CalScrape is a free and open-source command line tool written in Python that allows users to rapidly find data about hearings in certain US courts. In other words, it is a judicial cal -endar scrape -er.

Why?

Data about judicial proceedings can be tricky to find and a pain to search through. Records in the supposedly public PACER system cost an exorbitant amount of money, and other solutions focus on providing full court dockets or judicial opinions. Court websites, meanwhile, tend to spread the information out over multiple pages or store it in a not-so-user-friendly format.

In short, there hasn't been an easy way for journalists or other interested members of the public to find information about upcoming hearings that they may want to attend. And that's important: open information about public hearings helps ensure the proper functioning of the justice system.
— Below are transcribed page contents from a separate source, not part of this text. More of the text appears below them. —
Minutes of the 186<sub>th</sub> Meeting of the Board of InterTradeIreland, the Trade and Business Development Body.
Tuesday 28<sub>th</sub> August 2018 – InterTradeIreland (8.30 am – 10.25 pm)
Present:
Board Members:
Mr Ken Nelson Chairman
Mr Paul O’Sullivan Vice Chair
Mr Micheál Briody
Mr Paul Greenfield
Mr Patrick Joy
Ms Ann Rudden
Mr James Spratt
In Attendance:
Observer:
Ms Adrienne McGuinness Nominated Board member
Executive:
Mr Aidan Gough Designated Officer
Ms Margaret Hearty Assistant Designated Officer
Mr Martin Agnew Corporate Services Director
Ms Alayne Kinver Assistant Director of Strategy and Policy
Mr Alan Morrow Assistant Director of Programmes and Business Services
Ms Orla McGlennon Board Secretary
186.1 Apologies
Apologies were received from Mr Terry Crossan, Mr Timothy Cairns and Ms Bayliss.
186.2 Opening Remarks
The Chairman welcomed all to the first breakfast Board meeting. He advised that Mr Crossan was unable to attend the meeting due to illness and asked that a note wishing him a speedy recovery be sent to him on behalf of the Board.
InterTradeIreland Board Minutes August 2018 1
"The value of openness lies in the fact that people not actually attending trials can have confidence that standards of fairness are being observed; the sure knowledge that anyone is free to attend gives assurance that established procedures are being followed and that deviations will become known."

-- Press-Enterprise Co. v. Superior Court (1986)

Quickstart

CalScrape is not yet available via PyPI. The easiest way to install it is to clone the GitHub repo and use pip to resolve the dependencies. Assuming you're on a Linux or other *nix-like system, open a terminal and enter:

$ git clone https://github.com/elwha1/calscrape.git

Once you've done that, cd into the repo directory and install like so:

$ pip install --user .

You will see pip fetch and install any necessary packages. Now, you should be able to enter the following command to start using CalScrape:

$ calscrape --help       

The same general process should also work on Windows (I just haven't tested it, yet). Note that calscrape requires Python 3.6 or higher. If your system ships with Python 2 as the default, you may need to change the pip command to pip3 after installing the latest version of Python.

Usage

CalScrape currently has one big limitation: it only provides data from the District Court for the North District of California in San Francisco. That said, work has been done to keep the codebase modular enough to bolt on parsers for additional courts with relative ease. This being an open-source project, feel free to suggest courts that you think should be added!

When you run calscrape on the command line, your machine interacts with the court's website. In general, it runs very fast. However, in order not to cause any unintentional bottleneck in web traffic, the scraper is configured to wait a bit before making each request.

CalScrape has several "modes" that can be invoked by passing different arguments on the command line. These are --new, --cancelled, --showall, and --find. These are mostly self-explanatory, but the behavior of the first two options bears some explanation.

When you run calscrape for the first time on your computer, it has no data to compare against in order to determine which hearings are "new" or which have been "cancelled". After you run it, the program will store a simple JSON file in your home directory called calscrape_latest_scrape.json. This file is updated on each run. Now, you can pass the arguments to detect new or cancelled hearings. You can think of the --new flag as showing hearings that are "new to you," as in, they haven't been seen by your machine before -- and likewise with the --cancelled flag.

Note, both the --new and --cancelled flags will output a stream of JSON data about the hearings to stdout. The default behavior when running calscrape with only the --court argument is simply to update the calscrape_latest_scrape.json file. The assumption is that if you want to search through these data files, or store the data, you will use other tools. (Check the GitHub issues to see what else is on the roadmap; adding support for iCal and csv formats for data output is under consideration.)

By contrast, using the --find or --showall flags will show hearings in a human-readable format. --find takes a single word or a phrase enclosed in quotes as a search term to look through hearing captions; --showall does just what you might think it would do -- show all the hearings on the calendar.

Contributing

CalScrape is an open source project being developed to further the public interest and increase awareness about the court system. Contributions are welcome. If you encounter an issue, please file it using the issue-tracking tool. If you'd like to contribute or have ideas for how to improve CalScrape, feel free to make a pull request.

License

In order to adhere to the mission of keeping court data free and open to the public, CalScrape is licensed under the GNU Affero General Public License. For more details, see the LICENSE.txt file.